▶ [Required work] The answer required is how many lines of the following entries contain the word "Hilang", with no other words.

[Start of section]

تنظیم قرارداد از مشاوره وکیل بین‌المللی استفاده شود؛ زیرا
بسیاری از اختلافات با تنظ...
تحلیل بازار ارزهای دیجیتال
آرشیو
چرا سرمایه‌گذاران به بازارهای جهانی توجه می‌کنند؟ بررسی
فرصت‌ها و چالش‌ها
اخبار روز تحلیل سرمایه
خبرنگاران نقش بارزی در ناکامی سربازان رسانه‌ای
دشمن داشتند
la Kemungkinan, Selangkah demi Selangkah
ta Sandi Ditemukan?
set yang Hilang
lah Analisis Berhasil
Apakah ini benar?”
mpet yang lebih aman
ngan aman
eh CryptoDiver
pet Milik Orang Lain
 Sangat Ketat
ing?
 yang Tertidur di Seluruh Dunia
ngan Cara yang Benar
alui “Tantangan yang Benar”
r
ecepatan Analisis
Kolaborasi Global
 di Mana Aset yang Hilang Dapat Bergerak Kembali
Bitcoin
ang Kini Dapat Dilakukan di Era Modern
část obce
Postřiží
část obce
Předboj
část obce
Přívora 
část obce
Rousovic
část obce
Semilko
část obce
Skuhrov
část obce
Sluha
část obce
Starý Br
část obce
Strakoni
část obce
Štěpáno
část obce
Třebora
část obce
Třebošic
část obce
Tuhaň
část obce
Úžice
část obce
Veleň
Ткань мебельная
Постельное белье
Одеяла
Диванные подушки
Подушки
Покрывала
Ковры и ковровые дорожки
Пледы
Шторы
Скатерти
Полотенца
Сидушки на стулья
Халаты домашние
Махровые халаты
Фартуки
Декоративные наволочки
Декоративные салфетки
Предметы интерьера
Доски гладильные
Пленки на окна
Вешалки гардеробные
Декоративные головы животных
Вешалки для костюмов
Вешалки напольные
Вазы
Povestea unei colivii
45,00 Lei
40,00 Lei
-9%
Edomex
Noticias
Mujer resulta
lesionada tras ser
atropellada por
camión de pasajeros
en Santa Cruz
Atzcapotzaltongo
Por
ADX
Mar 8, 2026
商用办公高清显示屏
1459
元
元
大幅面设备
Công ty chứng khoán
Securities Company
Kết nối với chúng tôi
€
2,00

[End of section]

▶ [Worked solution] 2